Two senior BA executives quit last October after being linked to the investigation and in May BA set aside £350 million as a provision for possible fines.
BA said it expected that provision to cover the fines and any impact from a separate, widespread probe of the airline industry regarding cargo fuel surcharges which also involve authorities in Europe, Canada, Australia, South Africa and New Zealand.
Analysts said the UK fine was in line with expectations, given the provision already taken, and noted BA could have fared far worse.
"The fine is less than the maximum 10 percent of revenue (£850 million) that could have been imposed," said Citigroup analyst Andrew Light in a research note that carried a 580 pence target price for BA and a "Buy/High Risk" investment rating.
"This news is already fully priced in," he said.
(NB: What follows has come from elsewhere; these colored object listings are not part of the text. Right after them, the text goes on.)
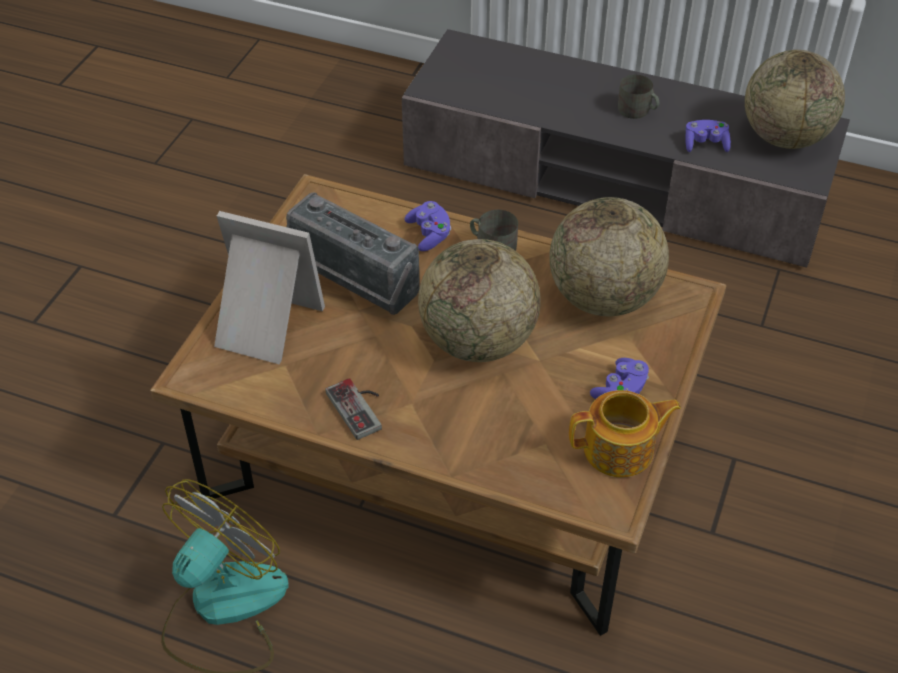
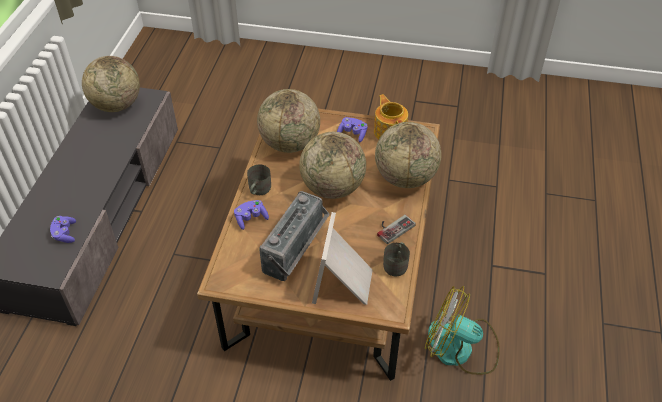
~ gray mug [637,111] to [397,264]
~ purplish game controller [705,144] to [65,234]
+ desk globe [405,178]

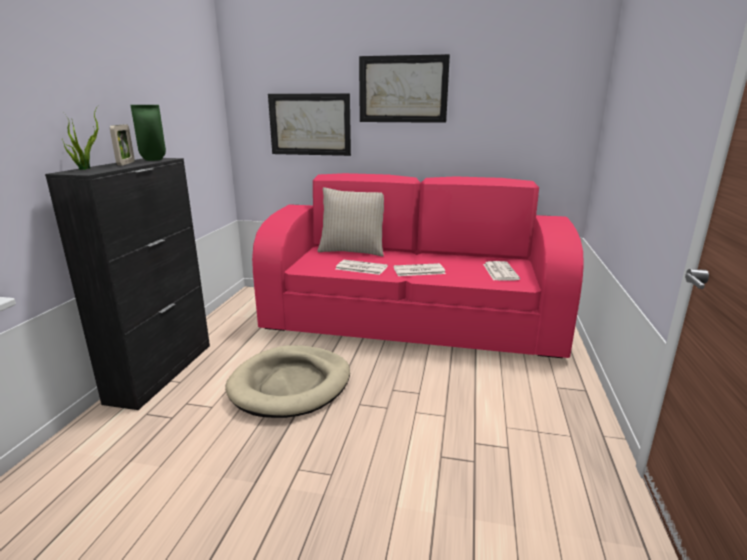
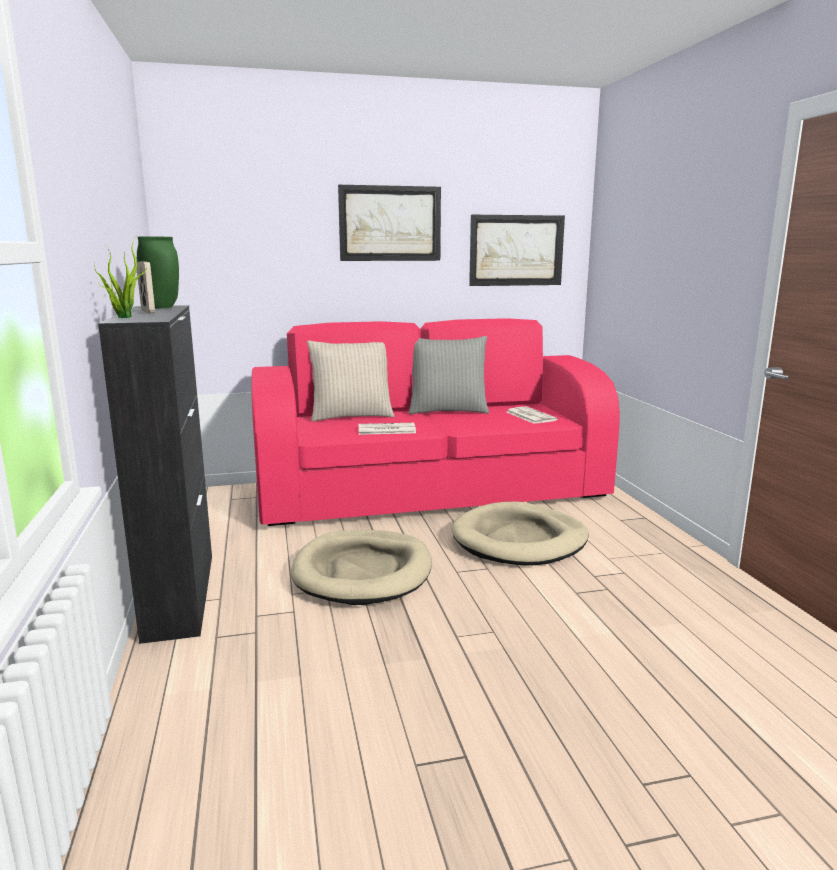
~ wall art [310,124] to [516,250]
- newspaper [418,271]
+ gray throw pillow [447,411]
+ beige dog cushion [519,540]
The price fixing related to surcharge increases which took place from 2004 until 2006.
Fuel surcharges soared from £5 to £60 per ticket on typical BA or Virgin long return flights during the period, but BA Chief Executive Willie Walsh defended the rises, which came as crude oil prices surged.
"I want to reassure our passengers that they were not overcharged," he said.
BA said both the OFT and the U.S. Department of Justice would continue with criminal investigations into the conduct of individuals involved.